Pass 3: Change one thing.
Swap one item or one talent and re-run the same math. If you change five things at once, you’ll never know what actually mattered, and you’ll end up keeping the wrong piece because it “felt good.”
Pass 4: Watch for caps and breakpoints.
This is where calculators earn their keep. Some games have attack speed caps, crit caps, cooldown breakpoints, or weird rounding where 1.99 seconds and 2.01 seconds aren’t “basically the same” at all. If your game has those, you want to aim for the breakpoint, not just “more.”
Pass 5: Sanity-check with logs.
If you can, look at a 2-3 minute parse. Not because logs are perfect, but because they expose the stuff your napkin math didn’t include—downtime, target swaps, missed shots, panic movement. Sometimes your “lower DPS” build wins because it’s easier to execute, and that’s not cope, that’s reality.
And yes, sometimes you do all this and the answer is “keep the old gloves.” It’s painful.
But it works!
If you want calculators that do the annoying bits without you re-deriving probability every time, I built a bunch of these for exactly that reason:
FAQ (stuff people DM me after they “definitely did the math right”)
Is DPS the same as burst damage?
Nope. Burst is “how hard you spike in a short window.” DPS is the average over time. If a build dumps everything in 6 seconds and then waddles around waiting on cooldowns, the burst can look insane while the sustained DPS is just… fine.
How do I include crit chance and crit damage without simming?
Use expected value. Multiply your base hit by:
(1 − CritChance) + (CritChance × CritMultiplier)

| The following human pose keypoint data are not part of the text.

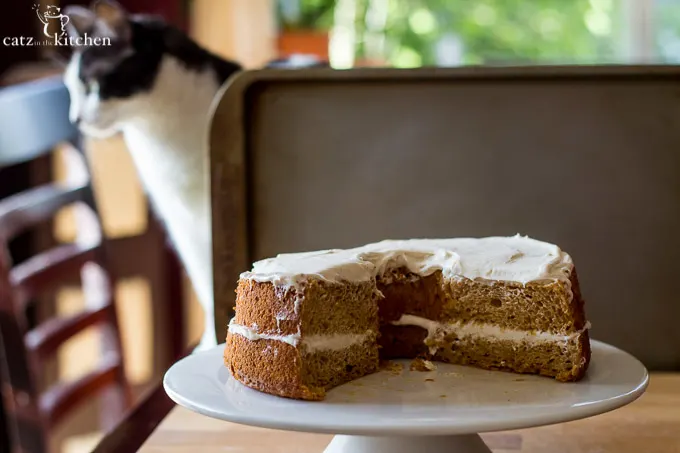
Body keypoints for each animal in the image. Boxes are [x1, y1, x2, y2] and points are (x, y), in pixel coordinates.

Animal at [61, 0, 242, 350]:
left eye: (91, 85)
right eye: (71, 90)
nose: (74, 119)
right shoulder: (181, 222)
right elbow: (205, 281)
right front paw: (210, 341)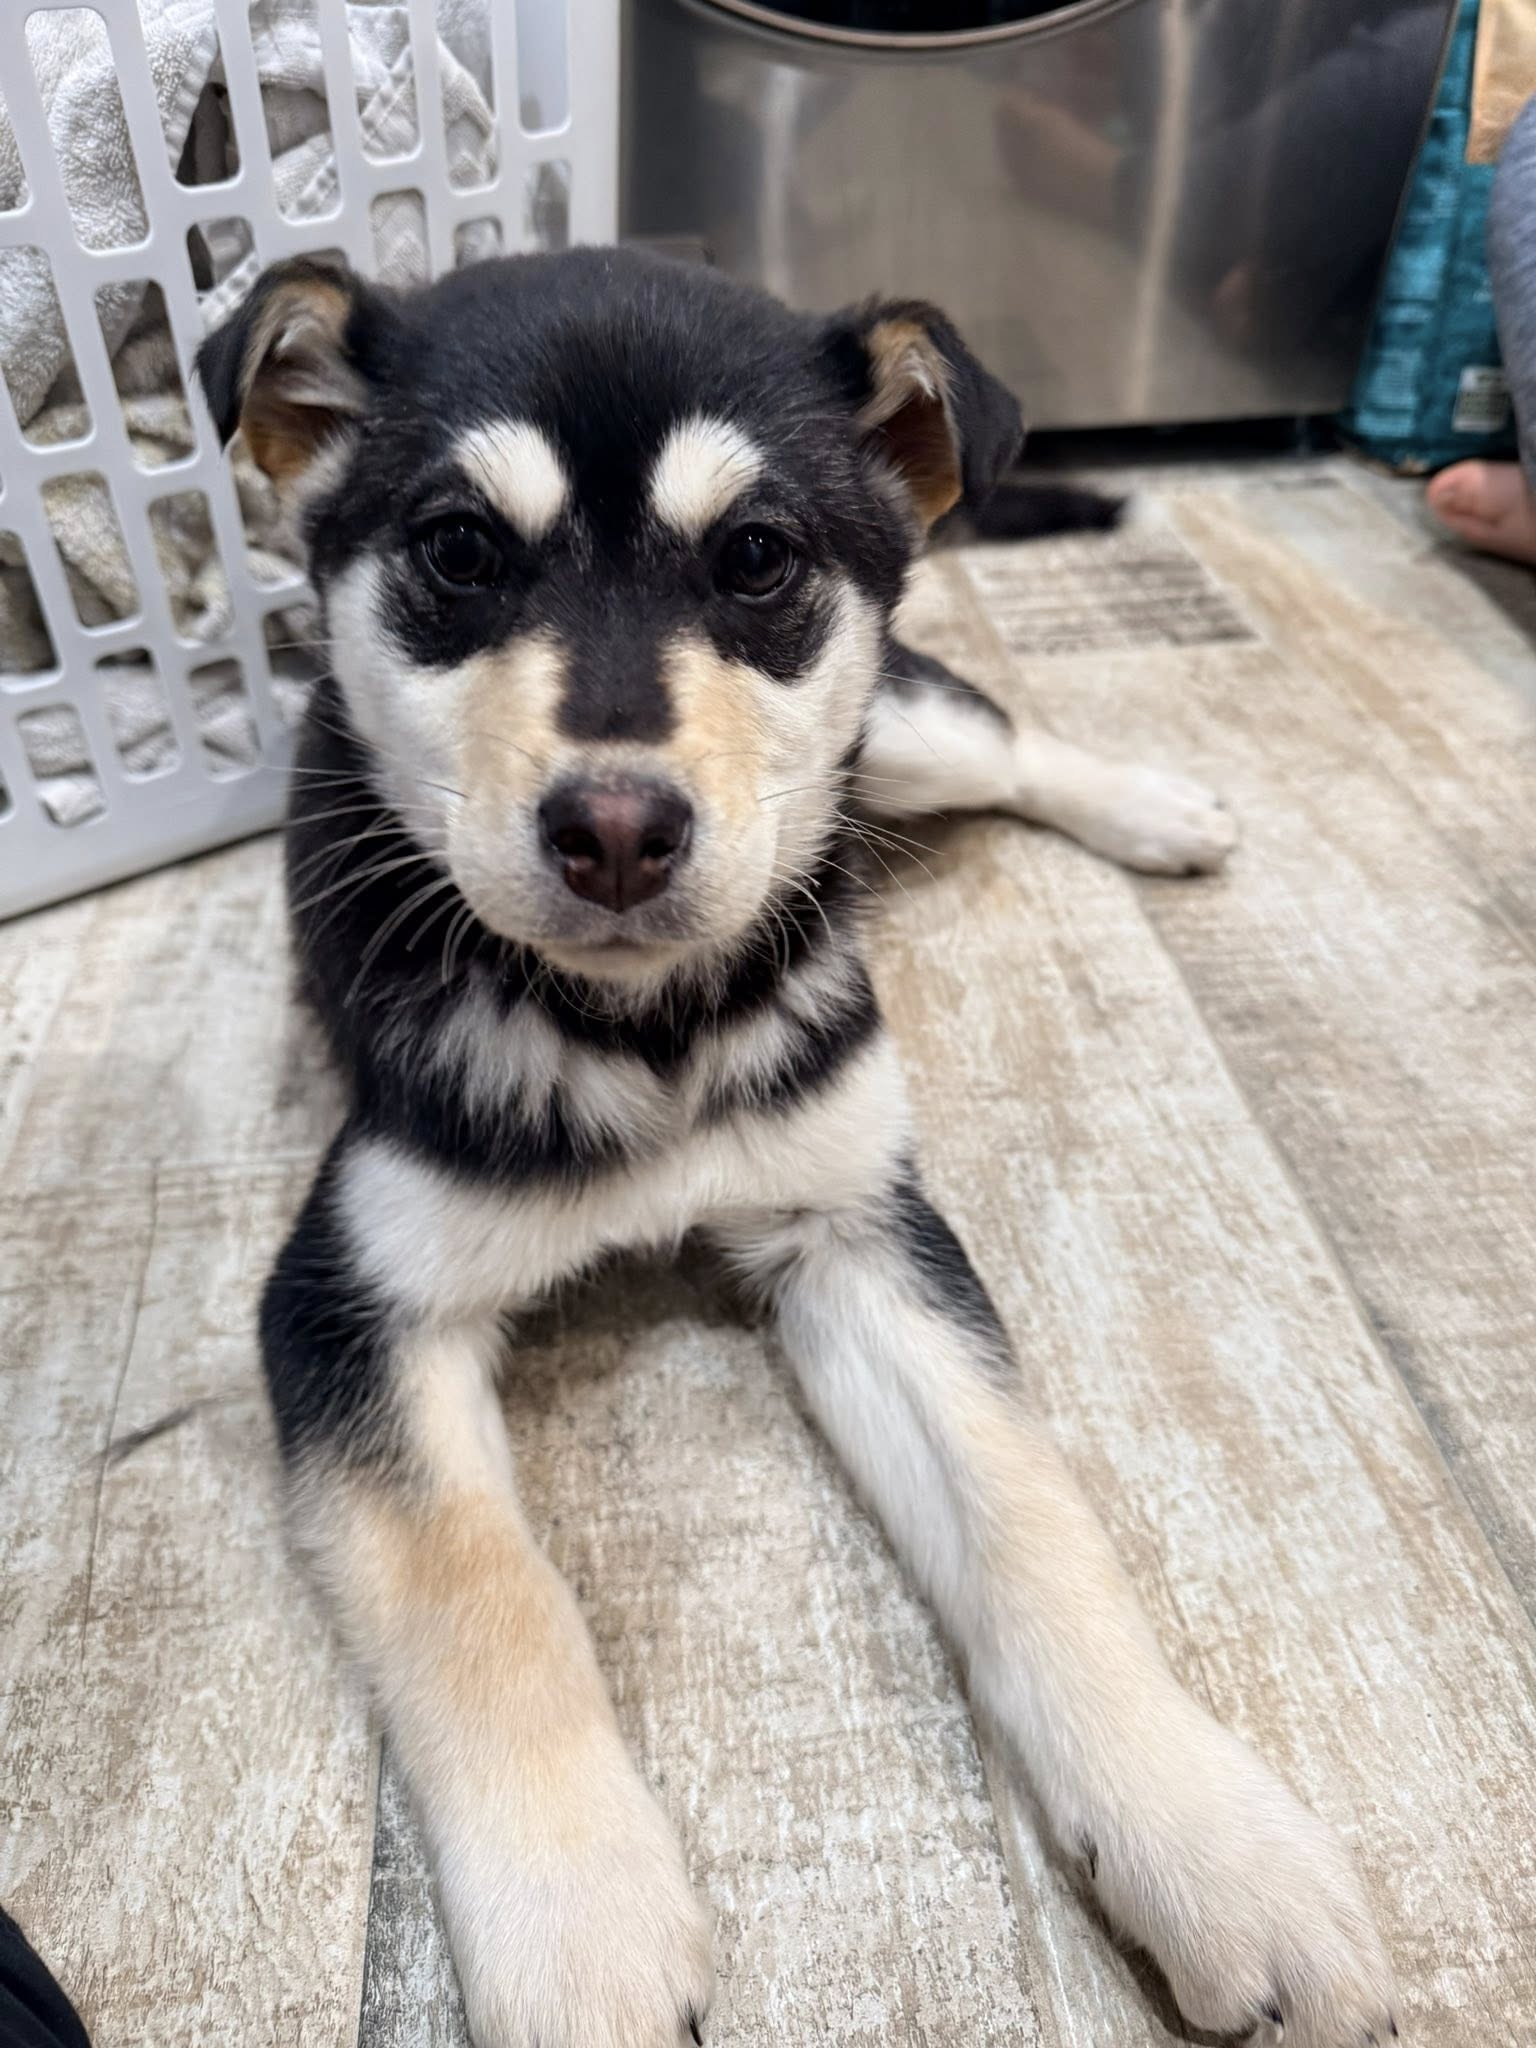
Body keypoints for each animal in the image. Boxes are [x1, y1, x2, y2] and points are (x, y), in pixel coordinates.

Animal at [197, 246, 1394, 2048]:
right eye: (460, 553)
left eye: (756, 559)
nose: (617, 831)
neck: (644, 1029)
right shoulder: (355, 1295)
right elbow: (485, 1593)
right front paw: (580, 1930)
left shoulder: (859, 1224)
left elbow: (1029, 1512)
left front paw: (1201, 1830)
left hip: (891, 726)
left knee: (1002, 735)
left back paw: (1154, 811)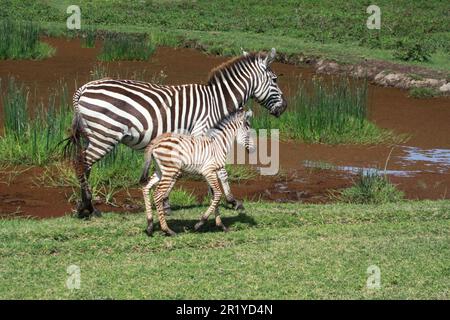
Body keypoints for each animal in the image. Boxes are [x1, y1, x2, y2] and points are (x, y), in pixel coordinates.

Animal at [65, 48, 286, 218]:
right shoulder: (202, 132)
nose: (284, 108)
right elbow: (220, 169)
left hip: (93, 136)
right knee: (82, 163)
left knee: (84, 165)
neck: (217, 101)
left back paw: (83, 206)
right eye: (275, 80)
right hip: (105, 135)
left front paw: (166, 203)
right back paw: (89, 208)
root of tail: (84, 88)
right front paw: (231, 201)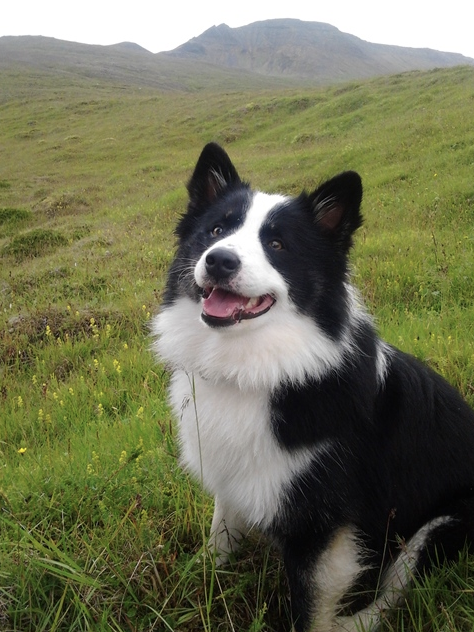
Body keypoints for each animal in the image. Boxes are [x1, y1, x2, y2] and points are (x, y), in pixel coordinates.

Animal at [153, 143, 474, 632]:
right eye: (217, 230)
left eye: (278, 245)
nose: (218, 260)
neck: (257, 369)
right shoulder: (231, 477)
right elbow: (219, 538)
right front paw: (204, 581)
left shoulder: (322, 528)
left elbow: (309, 608)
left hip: (438, 530)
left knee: (387, 599)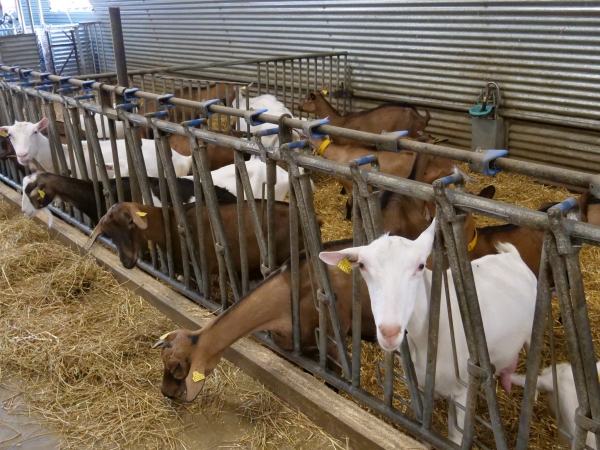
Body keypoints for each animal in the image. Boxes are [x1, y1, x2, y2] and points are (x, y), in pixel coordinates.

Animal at [322, 220, 536, 444]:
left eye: (421, 266)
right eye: (362, 266)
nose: (389, 331)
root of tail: (512, 256)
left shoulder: (462, 391)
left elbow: (455, 437)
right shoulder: (422, 384)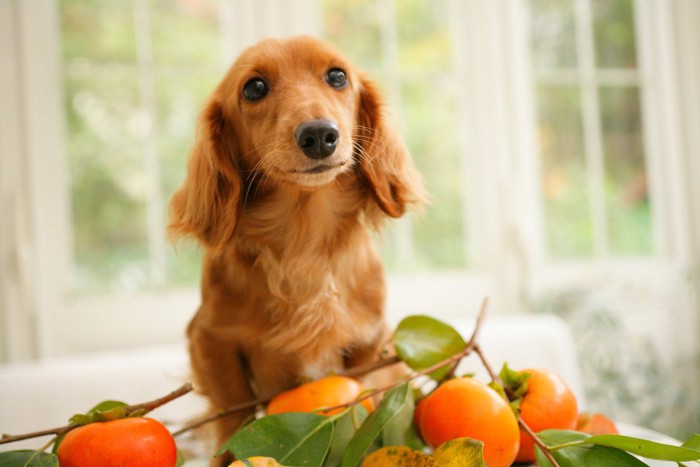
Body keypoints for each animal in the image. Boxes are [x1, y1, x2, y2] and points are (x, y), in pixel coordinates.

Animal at [170, 36, 422, 464]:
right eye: (254, 88)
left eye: (337, 76)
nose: (319, 135)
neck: (303, 244)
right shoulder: (211, 341)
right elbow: (231, 415)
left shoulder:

Then apply hit chance/accuracy if your game has misses. It’s not fancy, but it gets you 90% of the way there.
What’s the biggest DPS mistake you see in min-maxing?
- People ignore uptime and then wonder why the “paper DPS” build loses.
- They stack one multiplier way too hard (like crit damage) before they have the base stats to support it.
- And they compare gear without keeping the rotation the same, which is basically a controlled experiment where you forgot the “controlled” part.